ACTION ITEM: For the string "rollo", search the entries below and copy every line where it appears.

** Opening RAW DATA block **

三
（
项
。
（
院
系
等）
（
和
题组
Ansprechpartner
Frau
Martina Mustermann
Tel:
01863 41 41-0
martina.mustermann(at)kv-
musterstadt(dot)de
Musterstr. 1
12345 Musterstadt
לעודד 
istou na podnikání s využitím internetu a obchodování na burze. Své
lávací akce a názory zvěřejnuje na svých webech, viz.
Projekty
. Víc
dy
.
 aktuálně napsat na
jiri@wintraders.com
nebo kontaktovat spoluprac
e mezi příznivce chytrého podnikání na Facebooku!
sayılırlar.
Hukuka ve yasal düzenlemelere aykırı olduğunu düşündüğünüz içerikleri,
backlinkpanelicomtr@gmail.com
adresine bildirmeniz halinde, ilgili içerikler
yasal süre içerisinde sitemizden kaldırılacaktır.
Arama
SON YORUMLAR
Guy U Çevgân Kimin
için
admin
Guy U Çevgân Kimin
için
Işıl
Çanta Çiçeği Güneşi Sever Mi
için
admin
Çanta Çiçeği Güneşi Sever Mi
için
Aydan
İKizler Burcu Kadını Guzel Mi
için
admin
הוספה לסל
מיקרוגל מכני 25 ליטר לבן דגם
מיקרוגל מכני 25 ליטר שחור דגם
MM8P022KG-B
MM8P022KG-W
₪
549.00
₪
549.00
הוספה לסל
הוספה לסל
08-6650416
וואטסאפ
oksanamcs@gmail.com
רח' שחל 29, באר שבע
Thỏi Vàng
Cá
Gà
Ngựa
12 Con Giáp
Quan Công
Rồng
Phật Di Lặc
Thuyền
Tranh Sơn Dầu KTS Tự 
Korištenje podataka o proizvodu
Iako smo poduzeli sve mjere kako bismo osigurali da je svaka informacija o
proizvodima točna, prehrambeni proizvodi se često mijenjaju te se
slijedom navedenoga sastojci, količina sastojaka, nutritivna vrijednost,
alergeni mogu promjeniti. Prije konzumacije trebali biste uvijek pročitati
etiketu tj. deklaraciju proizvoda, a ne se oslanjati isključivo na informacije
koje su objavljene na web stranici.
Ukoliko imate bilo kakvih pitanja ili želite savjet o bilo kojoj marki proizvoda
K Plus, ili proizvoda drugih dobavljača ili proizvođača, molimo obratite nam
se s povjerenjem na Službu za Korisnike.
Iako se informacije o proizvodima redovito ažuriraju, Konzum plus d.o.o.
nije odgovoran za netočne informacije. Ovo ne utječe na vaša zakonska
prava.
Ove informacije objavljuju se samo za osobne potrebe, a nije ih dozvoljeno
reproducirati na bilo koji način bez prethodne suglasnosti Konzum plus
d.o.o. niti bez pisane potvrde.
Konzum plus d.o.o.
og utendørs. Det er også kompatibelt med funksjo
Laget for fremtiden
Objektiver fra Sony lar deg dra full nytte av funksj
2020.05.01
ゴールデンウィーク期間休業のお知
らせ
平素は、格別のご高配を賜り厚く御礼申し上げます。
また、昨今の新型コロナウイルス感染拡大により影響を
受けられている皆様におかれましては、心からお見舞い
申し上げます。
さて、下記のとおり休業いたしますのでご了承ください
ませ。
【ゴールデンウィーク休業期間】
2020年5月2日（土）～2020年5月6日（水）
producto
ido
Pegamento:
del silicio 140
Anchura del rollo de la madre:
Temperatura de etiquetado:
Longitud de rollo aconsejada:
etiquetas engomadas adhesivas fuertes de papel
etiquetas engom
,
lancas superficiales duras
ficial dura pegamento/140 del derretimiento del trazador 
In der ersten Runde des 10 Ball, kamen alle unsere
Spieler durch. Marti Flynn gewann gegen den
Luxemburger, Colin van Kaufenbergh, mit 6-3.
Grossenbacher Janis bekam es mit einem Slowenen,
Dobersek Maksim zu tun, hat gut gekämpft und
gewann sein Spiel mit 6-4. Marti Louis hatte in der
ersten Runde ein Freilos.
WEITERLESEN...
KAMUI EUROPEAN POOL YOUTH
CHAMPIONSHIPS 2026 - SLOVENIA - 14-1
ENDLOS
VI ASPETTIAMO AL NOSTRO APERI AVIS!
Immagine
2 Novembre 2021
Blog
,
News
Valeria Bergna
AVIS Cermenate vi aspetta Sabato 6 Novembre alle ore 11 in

** Closing RAW DATA block **

ANSWER SPACE:
Anchura del rollo de la madre:
Longitud de rollo aconsejada:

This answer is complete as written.